Immediate Lump Sums and the QJSA
This question pertains to Defined Benefits plans that offer immediate lump sums, but have no early retirement provisions.
An enrolled actuary that we work with has stated that a DB plan would not have to offer immediate annuities, that they could make the annuity options only available at retirement, even if the plan allows for immediate lump sums upon termination of employment, further stating that no annuity options exist before Normal Retirement if the plan does not have early retirement provisions.
However, we believe that in order for the lump sum to be payable now, the participant must waive a QJSA that would be payable during the 90-day period that includes the annuity starting date. But, if no annuity is payable during that 90-day period (as the enrolled actuary has suggested), then the participant has not waived anything and therefore has not made a valid QJSA waiver.
Q1. Must a plan that offers immediate lump sums also have early retirement provisions that start immediately upon termination?
Q2. Must a plan that offers immediate lump sums also offer an immediate QJSA that would be eligible to have payemnts begin during the 90-day (soon to be 180-day) QJSA waiver period?

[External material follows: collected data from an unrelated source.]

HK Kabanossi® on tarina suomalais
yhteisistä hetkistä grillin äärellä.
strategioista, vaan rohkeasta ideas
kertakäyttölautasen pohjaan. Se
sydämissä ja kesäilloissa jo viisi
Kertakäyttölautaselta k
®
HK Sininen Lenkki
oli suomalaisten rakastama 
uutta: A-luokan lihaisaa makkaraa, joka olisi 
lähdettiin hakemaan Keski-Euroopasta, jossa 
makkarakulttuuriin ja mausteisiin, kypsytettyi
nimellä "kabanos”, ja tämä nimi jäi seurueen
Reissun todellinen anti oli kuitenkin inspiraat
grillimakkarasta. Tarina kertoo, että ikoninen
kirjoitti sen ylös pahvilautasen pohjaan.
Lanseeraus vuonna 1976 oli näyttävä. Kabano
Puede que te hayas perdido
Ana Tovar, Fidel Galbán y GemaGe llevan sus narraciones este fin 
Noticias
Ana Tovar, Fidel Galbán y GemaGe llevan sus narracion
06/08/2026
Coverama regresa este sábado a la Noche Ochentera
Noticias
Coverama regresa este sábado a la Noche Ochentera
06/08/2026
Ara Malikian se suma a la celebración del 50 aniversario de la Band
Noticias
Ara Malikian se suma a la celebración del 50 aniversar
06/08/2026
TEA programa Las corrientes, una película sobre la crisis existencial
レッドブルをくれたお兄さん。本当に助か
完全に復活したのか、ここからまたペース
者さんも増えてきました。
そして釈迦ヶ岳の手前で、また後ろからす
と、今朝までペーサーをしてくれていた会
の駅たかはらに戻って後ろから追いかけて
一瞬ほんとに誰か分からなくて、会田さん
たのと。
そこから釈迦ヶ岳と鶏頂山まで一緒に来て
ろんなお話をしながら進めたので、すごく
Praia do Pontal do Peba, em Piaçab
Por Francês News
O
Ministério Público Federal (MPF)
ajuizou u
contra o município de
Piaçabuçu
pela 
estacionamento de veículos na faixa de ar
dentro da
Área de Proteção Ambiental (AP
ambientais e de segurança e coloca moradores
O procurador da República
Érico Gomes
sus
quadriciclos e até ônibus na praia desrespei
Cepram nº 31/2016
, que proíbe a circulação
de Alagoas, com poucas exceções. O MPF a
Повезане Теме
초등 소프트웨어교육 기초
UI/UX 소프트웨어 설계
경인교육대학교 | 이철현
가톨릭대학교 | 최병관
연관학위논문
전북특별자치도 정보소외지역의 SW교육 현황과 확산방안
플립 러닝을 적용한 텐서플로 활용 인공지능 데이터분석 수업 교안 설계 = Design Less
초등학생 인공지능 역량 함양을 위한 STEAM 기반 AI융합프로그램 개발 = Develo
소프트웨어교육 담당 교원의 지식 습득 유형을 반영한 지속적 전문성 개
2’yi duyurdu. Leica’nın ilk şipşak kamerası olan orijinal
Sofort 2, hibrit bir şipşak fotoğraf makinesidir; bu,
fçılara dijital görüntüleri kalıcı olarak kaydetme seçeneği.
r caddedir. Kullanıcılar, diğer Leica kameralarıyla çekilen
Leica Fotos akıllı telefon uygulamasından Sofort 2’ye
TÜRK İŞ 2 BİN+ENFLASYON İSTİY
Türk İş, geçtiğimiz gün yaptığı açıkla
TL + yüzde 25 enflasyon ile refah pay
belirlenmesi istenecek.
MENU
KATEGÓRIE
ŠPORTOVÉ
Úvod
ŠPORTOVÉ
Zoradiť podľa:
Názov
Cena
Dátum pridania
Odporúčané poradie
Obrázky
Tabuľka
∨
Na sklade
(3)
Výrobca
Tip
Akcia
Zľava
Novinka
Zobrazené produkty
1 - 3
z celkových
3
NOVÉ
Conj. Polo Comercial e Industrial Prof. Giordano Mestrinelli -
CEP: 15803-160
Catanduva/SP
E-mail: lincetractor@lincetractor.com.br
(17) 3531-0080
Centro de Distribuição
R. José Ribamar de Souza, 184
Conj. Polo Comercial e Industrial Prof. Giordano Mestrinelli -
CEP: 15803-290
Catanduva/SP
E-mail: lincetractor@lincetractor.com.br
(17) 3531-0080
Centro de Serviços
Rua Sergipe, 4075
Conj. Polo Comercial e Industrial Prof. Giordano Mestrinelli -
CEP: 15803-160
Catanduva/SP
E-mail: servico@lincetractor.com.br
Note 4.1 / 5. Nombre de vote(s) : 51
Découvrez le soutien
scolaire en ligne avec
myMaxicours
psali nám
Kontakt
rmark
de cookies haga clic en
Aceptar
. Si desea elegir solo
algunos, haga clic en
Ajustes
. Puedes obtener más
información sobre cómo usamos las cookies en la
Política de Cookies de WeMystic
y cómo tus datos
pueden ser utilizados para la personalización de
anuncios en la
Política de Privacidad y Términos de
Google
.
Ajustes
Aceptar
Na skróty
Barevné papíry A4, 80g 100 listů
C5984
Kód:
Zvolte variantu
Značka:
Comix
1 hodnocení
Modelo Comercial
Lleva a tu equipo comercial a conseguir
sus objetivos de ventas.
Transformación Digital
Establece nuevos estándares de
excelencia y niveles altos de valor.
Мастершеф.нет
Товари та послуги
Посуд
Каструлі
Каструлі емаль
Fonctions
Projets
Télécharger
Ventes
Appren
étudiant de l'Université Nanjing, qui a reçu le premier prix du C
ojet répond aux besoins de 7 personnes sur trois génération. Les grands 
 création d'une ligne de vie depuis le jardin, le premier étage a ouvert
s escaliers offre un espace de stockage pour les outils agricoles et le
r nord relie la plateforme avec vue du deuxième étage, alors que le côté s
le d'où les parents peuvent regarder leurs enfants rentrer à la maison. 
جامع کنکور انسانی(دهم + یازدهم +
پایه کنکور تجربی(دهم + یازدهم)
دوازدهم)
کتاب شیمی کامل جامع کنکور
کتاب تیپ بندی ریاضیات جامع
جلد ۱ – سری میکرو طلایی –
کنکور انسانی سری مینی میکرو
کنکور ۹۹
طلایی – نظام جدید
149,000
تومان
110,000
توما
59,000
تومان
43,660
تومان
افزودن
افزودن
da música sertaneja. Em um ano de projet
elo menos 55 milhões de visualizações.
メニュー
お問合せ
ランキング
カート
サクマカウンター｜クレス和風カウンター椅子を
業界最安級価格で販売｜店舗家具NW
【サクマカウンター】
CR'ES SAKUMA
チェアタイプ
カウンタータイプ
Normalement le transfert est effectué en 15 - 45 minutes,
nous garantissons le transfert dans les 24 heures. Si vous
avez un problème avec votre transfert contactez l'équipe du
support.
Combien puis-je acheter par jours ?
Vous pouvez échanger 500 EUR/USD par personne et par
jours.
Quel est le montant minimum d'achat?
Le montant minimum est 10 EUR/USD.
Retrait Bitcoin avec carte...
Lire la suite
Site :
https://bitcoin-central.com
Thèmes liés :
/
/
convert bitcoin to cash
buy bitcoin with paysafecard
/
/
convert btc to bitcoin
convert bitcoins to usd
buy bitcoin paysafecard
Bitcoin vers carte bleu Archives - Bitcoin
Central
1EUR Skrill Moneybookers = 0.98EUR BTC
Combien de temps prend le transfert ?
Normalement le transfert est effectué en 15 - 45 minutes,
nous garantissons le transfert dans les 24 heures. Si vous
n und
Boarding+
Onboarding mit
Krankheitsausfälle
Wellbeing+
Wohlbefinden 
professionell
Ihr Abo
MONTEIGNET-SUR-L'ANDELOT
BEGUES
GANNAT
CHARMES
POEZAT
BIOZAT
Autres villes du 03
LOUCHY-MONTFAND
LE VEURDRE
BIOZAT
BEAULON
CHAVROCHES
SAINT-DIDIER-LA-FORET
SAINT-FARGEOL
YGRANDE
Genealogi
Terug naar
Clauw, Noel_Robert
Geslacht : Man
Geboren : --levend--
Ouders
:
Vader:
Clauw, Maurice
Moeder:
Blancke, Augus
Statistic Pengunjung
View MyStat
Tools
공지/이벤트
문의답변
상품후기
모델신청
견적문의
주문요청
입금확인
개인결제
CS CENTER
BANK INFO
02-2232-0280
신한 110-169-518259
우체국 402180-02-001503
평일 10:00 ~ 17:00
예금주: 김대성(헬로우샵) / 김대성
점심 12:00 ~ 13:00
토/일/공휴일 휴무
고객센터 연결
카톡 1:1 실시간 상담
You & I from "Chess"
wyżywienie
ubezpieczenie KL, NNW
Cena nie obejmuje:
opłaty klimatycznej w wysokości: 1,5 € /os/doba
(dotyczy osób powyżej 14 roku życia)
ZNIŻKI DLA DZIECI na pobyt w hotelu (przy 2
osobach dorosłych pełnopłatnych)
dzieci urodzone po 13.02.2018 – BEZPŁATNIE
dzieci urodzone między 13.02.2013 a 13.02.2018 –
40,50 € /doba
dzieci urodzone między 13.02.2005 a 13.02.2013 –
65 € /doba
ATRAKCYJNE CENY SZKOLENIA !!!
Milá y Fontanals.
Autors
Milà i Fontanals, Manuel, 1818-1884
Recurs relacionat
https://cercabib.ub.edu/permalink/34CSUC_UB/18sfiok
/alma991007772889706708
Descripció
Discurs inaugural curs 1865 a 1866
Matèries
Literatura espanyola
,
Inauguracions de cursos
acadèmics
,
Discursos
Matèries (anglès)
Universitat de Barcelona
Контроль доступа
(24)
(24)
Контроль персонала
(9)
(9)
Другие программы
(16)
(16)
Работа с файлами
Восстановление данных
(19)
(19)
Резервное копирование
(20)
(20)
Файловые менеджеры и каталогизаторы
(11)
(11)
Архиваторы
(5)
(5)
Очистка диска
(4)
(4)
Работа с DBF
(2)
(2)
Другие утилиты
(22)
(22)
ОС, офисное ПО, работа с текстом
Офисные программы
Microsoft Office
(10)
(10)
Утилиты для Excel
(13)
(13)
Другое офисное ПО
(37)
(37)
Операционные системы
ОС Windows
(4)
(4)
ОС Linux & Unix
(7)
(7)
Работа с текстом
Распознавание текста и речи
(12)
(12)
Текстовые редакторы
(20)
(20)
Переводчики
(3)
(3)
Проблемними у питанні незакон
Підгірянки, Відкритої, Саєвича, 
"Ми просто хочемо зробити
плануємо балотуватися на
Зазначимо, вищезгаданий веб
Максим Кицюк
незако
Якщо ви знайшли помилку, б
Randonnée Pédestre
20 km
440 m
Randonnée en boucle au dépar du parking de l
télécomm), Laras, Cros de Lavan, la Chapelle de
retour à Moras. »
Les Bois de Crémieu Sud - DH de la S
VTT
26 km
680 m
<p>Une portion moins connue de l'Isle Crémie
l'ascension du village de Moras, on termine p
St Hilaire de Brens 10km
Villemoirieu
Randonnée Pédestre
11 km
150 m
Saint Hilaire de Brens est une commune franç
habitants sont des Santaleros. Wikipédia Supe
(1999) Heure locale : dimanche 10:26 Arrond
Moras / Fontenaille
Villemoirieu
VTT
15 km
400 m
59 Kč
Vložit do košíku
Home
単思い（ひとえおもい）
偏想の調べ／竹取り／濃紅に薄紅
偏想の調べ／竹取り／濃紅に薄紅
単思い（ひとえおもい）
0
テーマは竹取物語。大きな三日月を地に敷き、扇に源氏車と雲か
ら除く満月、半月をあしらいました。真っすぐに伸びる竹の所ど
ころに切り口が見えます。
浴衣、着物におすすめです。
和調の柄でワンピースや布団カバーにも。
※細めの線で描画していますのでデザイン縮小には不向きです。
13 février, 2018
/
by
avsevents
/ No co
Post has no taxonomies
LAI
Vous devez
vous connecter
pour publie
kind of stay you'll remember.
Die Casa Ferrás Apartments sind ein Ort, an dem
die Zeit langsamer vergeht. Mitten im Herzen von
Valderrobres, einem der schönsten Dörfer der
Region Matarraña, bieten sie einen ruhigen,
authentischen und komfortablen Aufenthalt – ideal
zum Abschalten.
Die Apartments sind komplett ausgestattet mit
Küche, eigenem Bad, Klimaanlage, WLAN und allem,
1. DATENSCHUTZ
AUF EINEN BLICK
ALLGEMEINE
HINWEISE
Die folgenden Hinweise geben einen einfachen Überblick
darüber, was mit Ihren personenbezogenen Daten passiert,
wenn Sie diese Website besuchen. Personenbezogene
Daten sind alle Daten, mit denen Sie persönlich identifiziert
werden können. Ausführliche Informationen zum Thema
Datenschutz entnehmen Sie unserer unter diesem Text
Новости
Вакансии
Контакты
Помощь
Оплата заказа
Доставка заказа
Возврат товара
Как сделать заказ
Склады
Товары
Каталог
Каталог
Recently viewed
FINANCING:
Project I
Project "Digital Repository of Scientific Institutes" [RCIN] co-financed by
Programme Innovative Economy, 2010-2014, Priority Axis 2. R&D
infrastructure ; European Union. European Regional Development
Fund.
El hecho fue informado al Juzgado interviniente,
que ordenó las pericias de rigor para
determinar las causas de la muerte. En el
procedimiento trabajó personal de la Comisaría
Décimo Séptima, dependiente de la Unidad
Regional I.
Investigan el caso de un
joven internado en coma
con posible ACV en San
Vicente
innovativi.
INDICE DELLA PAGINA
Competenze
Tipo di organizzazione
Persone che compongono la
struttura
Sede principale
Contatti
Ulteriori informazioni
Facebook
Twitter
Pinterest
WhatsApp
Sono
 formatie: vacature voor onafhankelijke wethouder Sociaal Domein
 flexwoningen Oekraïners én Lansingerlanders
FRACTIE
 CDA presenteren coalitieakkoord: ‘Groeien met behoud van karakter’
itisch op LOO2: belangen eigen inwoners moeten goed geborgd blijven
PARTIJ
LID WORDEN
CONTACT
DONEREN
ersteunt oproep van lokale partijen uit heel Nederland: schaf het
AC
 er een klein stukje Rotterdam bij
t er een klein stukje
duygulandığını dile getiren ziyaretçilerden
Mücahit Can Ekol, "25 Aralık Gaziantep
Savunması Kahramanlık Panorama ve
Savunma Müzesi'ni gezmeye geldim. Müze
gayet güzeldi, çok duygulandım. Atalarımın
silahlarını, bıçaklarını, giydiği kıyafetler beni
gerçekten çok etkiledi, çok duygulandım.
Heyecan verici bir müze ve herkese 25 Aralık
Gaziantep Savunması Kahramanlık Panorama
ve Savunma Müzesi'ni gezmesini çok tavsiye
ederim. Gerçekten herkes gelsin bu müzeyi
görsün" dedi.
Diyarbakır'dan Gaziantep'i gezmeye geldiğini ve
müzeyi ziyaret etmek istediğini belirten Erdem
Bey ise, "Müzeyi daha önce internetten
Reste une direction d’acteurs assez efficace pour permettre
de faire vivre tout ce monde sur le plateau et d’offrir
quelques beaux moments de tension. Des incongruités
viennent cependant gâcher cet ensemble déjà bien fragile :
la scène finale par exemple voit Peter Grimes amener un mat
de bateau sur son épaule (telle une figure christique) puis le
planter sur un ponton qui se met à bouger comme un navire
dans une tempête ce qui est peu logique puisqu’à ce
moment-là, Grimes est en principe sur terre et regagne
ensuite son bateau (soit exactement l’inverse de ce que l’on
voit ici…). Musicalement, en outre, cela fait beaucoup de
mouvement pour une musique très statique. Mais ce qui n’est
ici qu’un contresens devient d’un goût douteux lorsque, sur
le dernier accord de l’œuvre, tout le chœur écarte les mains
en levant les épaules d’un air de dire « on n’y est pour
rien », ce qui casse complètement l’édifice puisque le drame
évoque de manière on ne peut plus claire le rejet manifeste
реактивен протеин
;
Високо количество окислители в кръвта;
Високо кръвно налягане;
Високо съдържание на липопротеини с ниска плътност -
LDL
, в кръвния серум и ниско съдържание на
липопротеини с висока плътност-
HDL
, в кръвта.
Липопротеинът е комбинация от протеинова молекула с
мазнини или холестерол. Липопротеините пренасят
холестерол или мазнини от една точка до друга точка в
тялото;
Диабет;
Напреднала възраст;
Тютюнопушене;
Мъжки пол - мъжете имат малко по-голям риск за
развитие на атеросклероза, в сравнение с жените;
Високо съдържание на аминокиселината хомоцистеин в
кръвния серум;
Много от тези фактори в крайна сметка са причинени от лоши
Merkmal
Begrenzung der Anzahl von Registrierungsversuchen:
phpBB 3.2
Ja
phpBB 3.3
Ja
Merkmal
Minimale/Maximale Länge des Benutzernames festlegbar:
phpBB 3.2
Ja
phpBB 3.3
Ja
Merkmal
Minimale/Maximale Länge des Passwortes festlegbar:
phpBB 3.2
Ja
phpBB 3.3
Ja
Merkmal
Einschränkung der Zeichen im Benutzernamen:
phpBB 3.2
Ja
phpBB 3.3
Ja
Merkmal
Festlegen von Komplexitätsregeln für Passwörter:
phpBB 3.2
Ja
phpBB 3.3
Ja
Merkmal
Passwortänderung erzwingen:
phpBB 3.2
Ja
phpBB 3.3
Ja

Retroactive Annuity Starting Date
Does a defined benefit plan with the following language contain a retroactive annuity start date ("RASD")? The provision is: "Normal Retirement - A Participant shall be eligible for an Accrued Benefit if his employment is terminated on or after his Normal Retirement Age. Payment of an Accrued Benefit under this Section shall commence as of the first day of the month coinciding with or next following the date of the Participant's termination of employment with the Employer and Affiliated Employer." My concern with this provision is the situation that could arise if a Participant contacts the Plan on May 29 of a Plan Year (calendar year) and wants to retire June 1. Assuming that the Plan was not able to provide the QJSA explanation to the Participant by June 1, does this situation constitute a RASD? The Plan's actuary indicated that this situation is not a RASD because the Plan does not provide the Participant with the right to "affirmatively elect" between a RASD (i.e. the right too have his benefits calculated as of a retroactive annuity starting date) or a current date. Instead, the Plan document does not give a Participant a choice between two different distribution dates. It provides for the payment date (i.e. first day of the month coinciding with or next following the Participant's termination date). I have taken the position that the above situation constitutes a RASD because the Participant's payment relates to a date in time before he received the QJSA explanation, irrespective of whether the Participant had a choice as to the distribution date. Your insight would be appreciated.